Thespesia populnea, commonly known as the Portia Tree, is a species of flowering plant in the mallow family, Malvaceae.
The above watercolour was painted by the artist Sydney Parkinson while in Tahiti, during Captain Cook’s first voyage round the world.
Parkinson soon encountered problems working in such a hot climate, as the naturalist Joseph Banks described, writing in his journal on this day in 1769.
“The flies have been so troublesome ever since we have been ashore that we can scarce get any business done for them; they eat the painters colours off the paper as fast as they can be laid on, and if a fish is to be drawn there is more trouble in keeping them off it than in the drawing itself.

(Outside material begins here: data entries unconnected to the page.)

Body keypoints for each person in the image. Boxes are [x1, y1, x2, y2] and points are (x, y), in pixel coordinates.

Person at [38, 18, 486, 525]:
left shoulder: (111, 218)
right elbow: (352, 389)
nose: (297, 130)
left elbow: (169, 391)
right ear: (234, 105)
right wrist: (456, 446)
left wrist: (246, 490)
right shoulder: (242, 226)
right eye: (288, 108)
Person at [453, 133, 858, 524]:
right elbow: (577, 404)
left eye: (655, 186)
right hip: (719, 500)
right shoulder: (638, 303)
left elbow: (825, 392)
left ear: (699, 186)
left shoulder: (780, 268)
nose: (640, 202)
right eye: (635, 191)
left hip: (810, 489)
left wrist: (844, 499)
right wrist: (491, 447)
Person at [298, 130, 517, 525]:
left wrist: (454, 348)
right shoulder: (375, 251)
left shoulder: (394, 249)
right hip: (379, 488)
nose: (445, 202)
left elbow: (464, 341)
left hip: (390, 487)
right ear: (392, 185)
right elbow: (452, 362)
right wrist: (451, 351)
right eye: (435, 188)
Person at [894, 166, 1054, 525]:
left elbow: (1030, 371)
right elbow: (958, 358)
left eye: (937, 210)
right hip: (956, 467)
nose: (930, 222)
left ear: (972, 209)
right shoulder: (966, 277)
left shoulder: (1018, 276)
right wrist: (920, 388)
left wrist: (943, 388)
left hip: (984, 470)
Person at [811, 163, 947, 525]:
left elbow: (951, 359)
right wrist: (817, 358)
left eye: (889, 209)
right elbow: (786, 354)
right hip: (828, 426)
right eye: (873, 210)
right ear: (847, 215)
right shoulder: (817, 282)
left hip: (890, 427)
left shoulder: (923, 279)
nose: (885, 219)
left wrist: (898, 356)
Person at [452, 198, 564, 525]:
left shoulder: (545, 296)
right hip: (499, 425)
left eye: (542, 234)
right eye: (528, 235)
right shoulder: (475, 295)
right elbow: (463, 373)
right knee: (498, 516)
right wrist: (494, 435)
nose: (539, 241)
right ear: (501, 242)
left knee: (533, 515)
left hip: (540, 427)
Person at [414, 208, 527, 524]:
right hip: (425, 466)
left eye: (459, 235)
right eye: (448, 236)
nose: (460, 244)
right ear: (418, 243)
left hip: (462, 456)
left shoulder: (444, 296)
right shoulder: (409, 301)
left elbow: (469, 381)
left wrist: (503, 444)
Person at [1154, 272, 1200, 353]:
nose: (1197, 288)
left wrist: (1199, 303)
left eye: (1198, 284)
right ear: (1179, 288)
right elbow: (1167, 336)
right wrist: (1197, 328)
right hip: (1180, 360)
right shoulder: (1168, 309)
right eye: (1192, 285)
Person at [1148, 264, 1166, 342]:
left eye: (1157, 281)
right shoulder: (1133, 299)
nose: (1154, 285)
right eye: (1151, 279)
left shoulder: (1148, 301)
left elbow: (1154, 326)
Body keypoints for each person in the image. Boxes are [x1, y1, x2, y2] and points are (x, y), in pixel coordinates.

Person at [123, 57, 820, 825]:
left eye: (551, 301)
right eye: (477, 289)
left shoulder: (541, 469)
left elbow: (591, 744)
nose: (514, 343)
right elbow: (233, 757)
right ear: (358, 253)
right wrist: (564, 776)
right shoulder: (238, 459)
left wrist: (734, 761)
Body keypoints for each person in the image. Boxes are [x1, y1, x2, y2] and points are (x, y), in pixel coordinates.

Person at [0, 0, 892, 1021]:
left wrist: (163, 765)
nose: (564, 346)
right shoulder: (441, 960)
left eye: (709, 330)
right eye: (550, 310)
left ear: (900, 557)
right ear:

“Many expedients have been thought of, none succeed better than a mosquito net which covers table chair painter and drawings, but even that is not sufficent, a fly trap was nesscessary to set within this to atract the vermin from eating the colours. For that purpose yesterday tarr and molasses was mixt together but did not succeed. The plate smeard with it was left on the outside of the tent to clean.”
Neither Banks nor Parkinson could have anticipated the next problem, however.
“One of the Indians observing this took an opportunity when he thought that no one observd him to take some of this mixture up into his hand, I saw and was curious to know for what use it was intended, the gentleman had a large sore upon his backside to which this clammy liniament was applyd but with what success I never took the pains to enquire.”